The Cybersecurity and Infrastructure Security Agency is continuing to centralize federal network resiliency efforts with the release of its first capacity enhancement guides.
The seven CEGs released in November advise agencies on how to expand the abilities to counter phishing; guard against malvertising; authenticate users; remotely patch vulnerabilities; protect remote printing; and secure mobile devices.
Rather than mandate that agencies buy specific technologies — as they implement zero-trust security architectures, per the May cybersecurity executive order — the evolving documents encourage a culture shift in building the right cyber stack.
“Anytime that somebody is talking about cyber in this realm, at this level, it’s beneficial, and agencies are going to take notice,” Tony D’Angelo, vice president of public sector at Lookout, told FedScoop. “Depending on where you are as an agency, [the CEGs] will either be a checklist, an affirmation of where you are, or a pretty strong recipe for getting where you need to be.”
The CEGs offer “pretty comprehensive” guidance, and agencies looking for a place to start should consider the counter-phishing recommendations, D’Angelo added.

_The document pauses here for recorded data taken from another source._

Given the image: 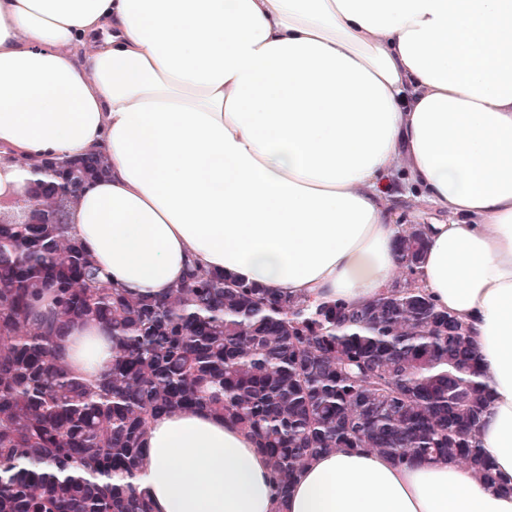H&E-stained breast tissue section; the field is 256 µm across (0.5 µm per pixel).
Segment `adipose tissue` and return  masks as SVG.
Wrapping results in <instances>:
<instances>
[{
    "mask_svg": "<svg viewBox=\"0 0 512 512\" xmlns=\"http://www.w3.org/2000/svg\"><path fill=\"white\" fill-rule=\"evenodd\" d=\"M105 155L70 208L113 284L178 287L188 261L301 300L363 302L399 272L397 168L446 211L415 279L470 327L491 388L485 486L445 461L309 459L277 501L266 458L201 410L156 416L154 512H512V0H0V194L41 159ZM61 352L112 361L105 325Z\"/></svg>",
    "mask_w": 512,
    "mask_h": 512,
    "instance_id": "adipose-tissue-1",
    "label": "adipose tissue"
}]
</instances>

Phishing and ransomware pose the two biggest threats to agencies, with the former on the rise on mobile devices via text messages as a way to harvest federal credentials. CISA‘s CEG on phishing recommends technical capabilities for hardening email systems, web browsing and mobile endpoints against such attacks.
“If you focus on that threat specifically, you’re going to pick solutions in your security stack that address a lot of the things we’ve been talking about — whether it’s a cloud-based [secure access service edge] solution or down to the endpoint,” D’Angelo said.
The inclusion of mobile device security checklists for organizations and consumers is refreshing because that aspect of cybersecurity went largely unaddressed prior to the rise of remote work during the pandemic, he added.
Bring-your-own-approved-device (BYOAD) initiatives are on the rise, both at civilian agencies and the Department of Defense. But whether an employee is using government-furnished equipment (GFE) or their personal mobile device, management is needed — in the form of a mobile device management (MDM) or mobile application manager (MAM) solution — as is mobile threat defense.
Between 65% and 75% of GFE and personal mobile devices on federal networks lack the latter, which can ride on top of either an unmanaged device or an MDM or MAM solution, D’Angelo said.
The CEGs do a good job of introducing such concepts, although the harder part is getting employee buy-in for BYOAD initiatives.
“That’s always one of the biggest challenges in a BYOAD scenario, is convincing that end user that you’re not spying on them — that you’re only there to protect the device,” D’Angelo said. “And that comes in a couple of different flavors whether it’s phishing; maybe app vulnerability; app scanning; the actual vulnerabilities of the [operating system] itself, whether it’s iOS or Android; and then things like network-based attacks; or free Wi-Fi in coffee shops, airports, things like that.”